* **Qué se pide**
A – Por favor, copia cada pregunta en estilo directo que el alcalde le hace a Justino en el texto sobre el martirio de Justino.
B – Retoma el texto sobre el martirio de Justino y sigue escribiéndolo a partir de su última frase.

Las actas que se conservan acerca del martirio de Justino son uno de los documentos más impresionantes que se conservan de la antigüedad[1] en el que se da testimonio acerca de Jesucristo. Justino es llevado ante el alcalde de Roma, y empieza entre los dos un memorable diálogo que queda para la eternidad:
Alcalde: “¿Cuál es su especialidad? ¿En qué se ha especializado?”.
Justino: “Durante mis primeros treinta años me dediqué a estudiar filosofía, historia y literatura. Pero cuando conocí la doctrina de Jesucristo me dediqué por completo a tratar de convencer a otros de que el cristianismo es la mejor religión”.
Alcalde: “Loco debe de estar para seguir semejante religión, siendo Ud. tan sabio”.
Justino: “Ignorante fui cuando no conocía esta santa religión. Pero el cristianismo me ha proporcionado la verdad que no había encontrado en ninguna otra religión”.
Alcalde: “¿Y qué es lo que enseña esa religión?”.
Justino: “La religión cristiana enseña que hay uno solo Dios y Padre de todos nosotros, que ha creado los cielos y la tierra y todo lo que existe. Y que su Hijo Jesucristo, Dios como el Padre, se ha hecho hombre por salvarnos a todos. Nuestra religión enseña que Dios está en todas partes observando a los buenos y a los malos y que pagará a cada uno según haya sido su conducta”.
Alcalde: “¿Y Usted persiste en declarar públicamente que es cristiano?”.
Justino: “Sí; declaro públicamente que soy un seguidor de Jesucristo y quiero serlo hasta la muerte”.
El alcalde pregunta luego a los amigos de Justino si ellos también se declaran cristianos y todos proclaman que sí, que prefieren morir antes que dejar de ser amigos de Cristo.
Alcalde: “Y si yo lo mando torturar y ordeno que le corten la cabeza, Ud. que es tan elocuente y tan instruido ¿cree que se irá al cielo?”.
Justino: “No solamente lo creo, sino que estoy totalmente seguro de que si muero por Cristo y cumplo sus mandamientos tendré la Vida Eterna y gozaré para siempre en el cielo”.

* **Filas de datos**
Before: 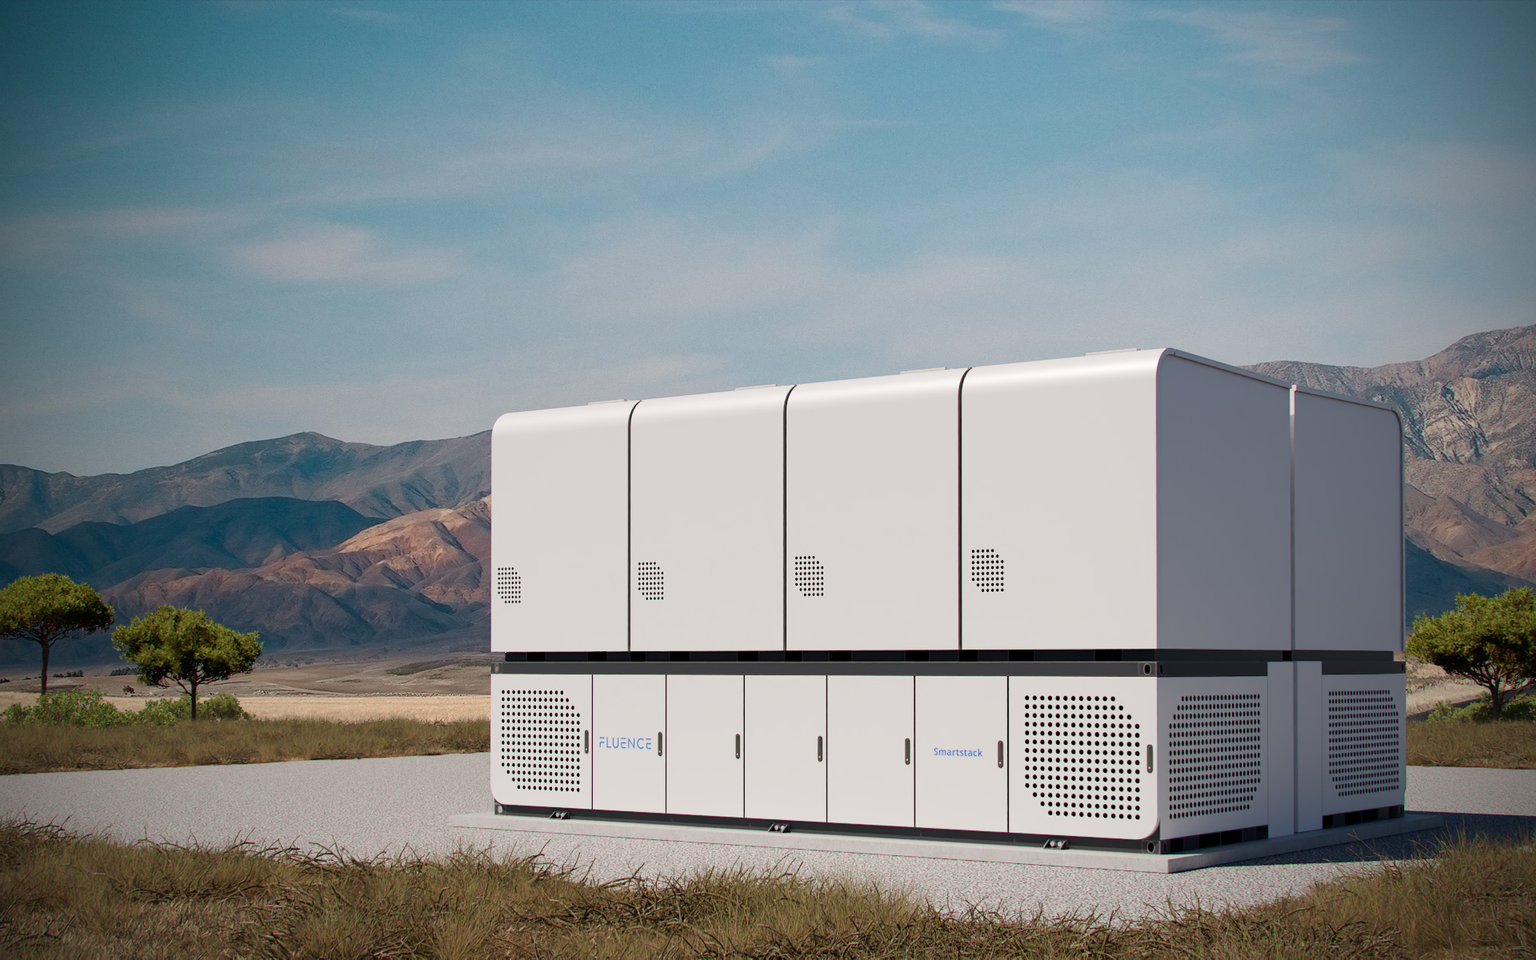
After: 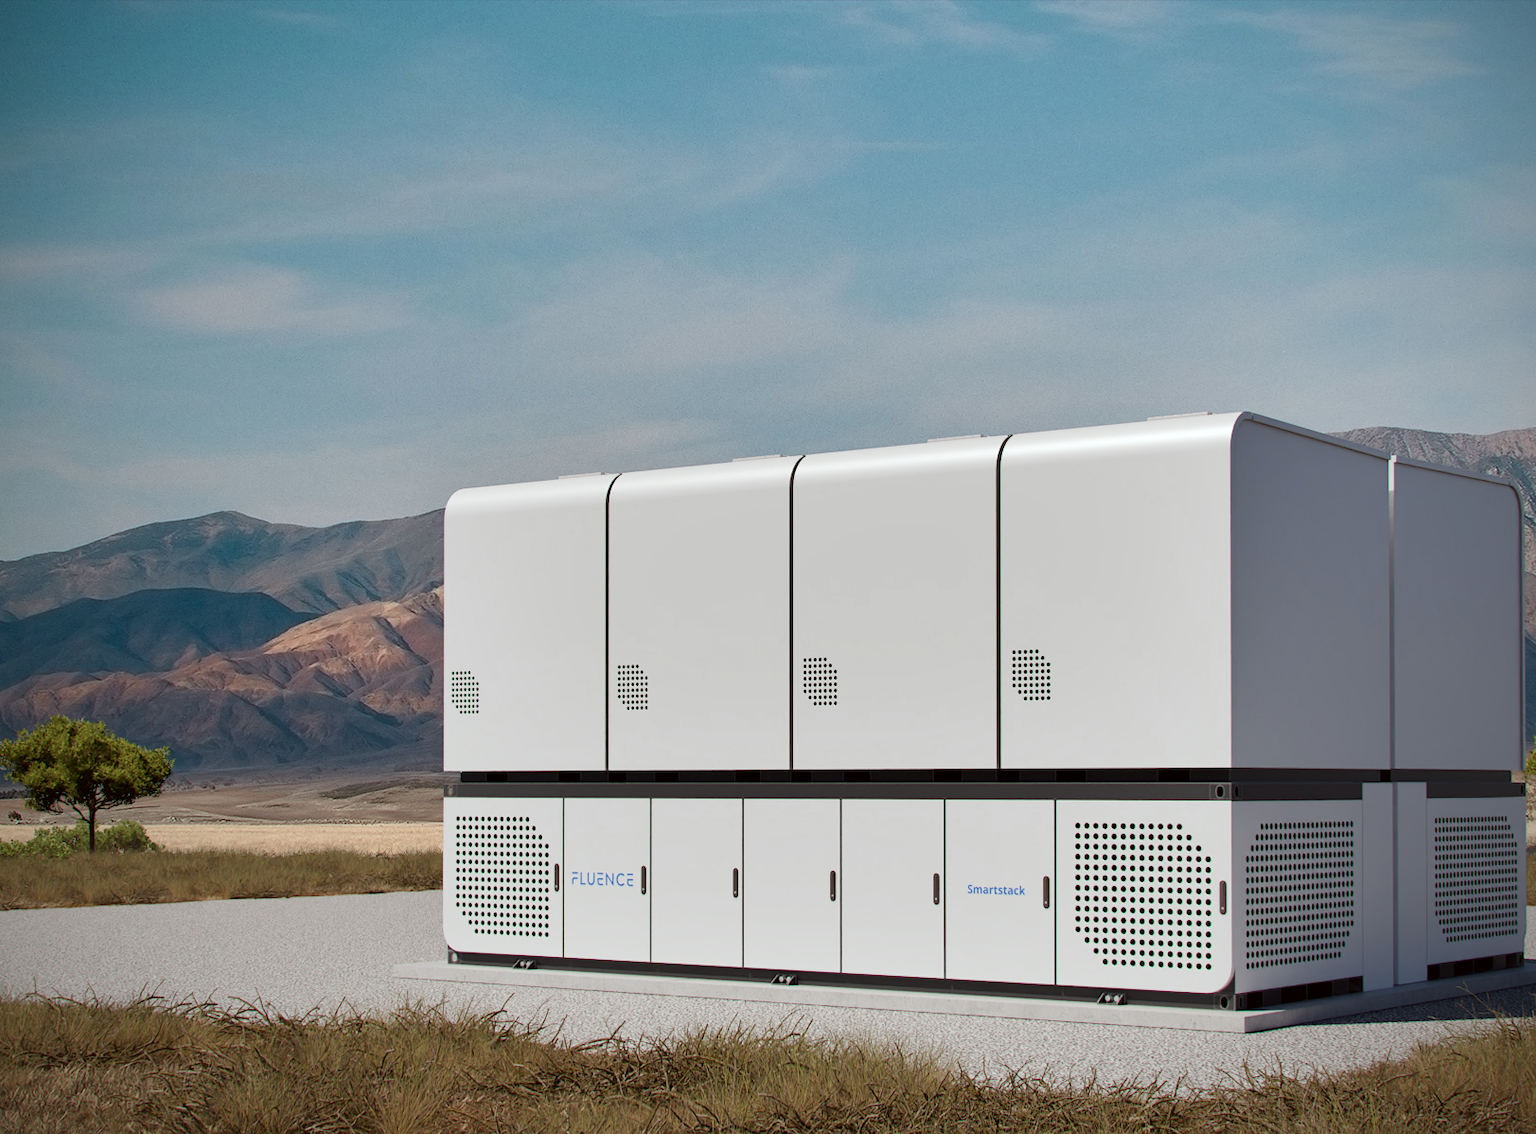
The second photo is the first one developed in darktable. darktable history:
color correction: highlights a* -2.71, highlights b* -2.63, shadows a* 2.36, shadows b* 2.94
shadows and highlights: shadows 12.64, white point adjustment 1.34, soften with gaussian
crop: left 7.588%, right 7.852%
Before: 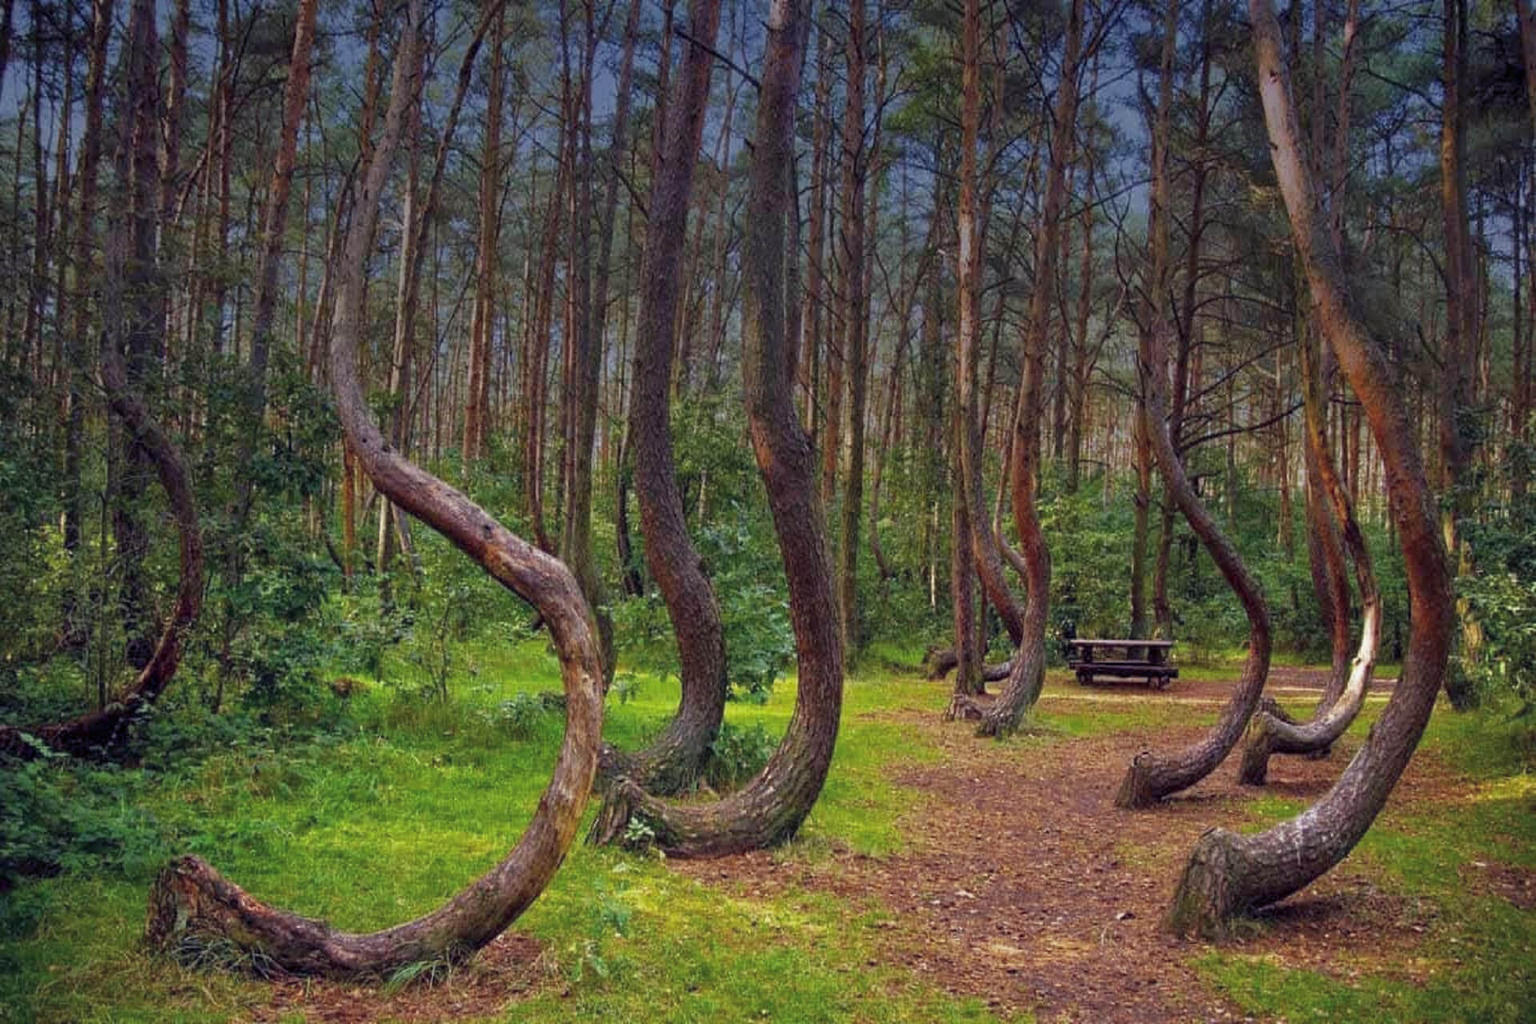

* **Respuestas esperadas**
A –
- “¿Cuál es su especialidad?”
- “¿En qué se ha especializado?”
- “¿Y qué es lo que enseña esa religión?”
- “¿Y Usted persiste en declarar públicamente que es cristiano?”
- “Y si yo lo mando torturar y ordeno que le corten la cabeza, Ud. que es tan elocuente y tan instruido ¿cree que se irá al cielo?”

B –
Alcalde: “Por última vez le mando: acérquese y ofrezca incienso a los dioses. Y si no lo hace lo mandaré a torturar atrozmente y haré que le corten la cabeza”.
Justino: “Ningún cristiano que sea prudente va a cometer el tremendo error de dejar su santa religión por quemar incienso a falsos dioses. Nada más honroso para mí y para mis compañeros, y nada que más deseemos, que ofrecer nuestra vida en sacrificio por proclamar el amor que sentimos por Nuestro Señor Jesucristo”.
Los otros cristianos afirmaron a viva voz que ellos estaban totalmente de acuerdo con lo que Justino acababa de decir. Justino y sus compañeros, cinco hombres y una mujer, fueron azotados cruelmente, y luego les cortaron la cabeza. Y el antiquísimo documento termina con estas palabras: “Algunos fieles recogieron en secreto los cadáveres de los siete mártires, y les dieron sepultura, y se alegraron que les hubiera concedido tanto valor, Nuestro Señor Jesucristo a quien sea dada la gloria por los siglos de los siglos. Amén”.
Mensaje de santidad.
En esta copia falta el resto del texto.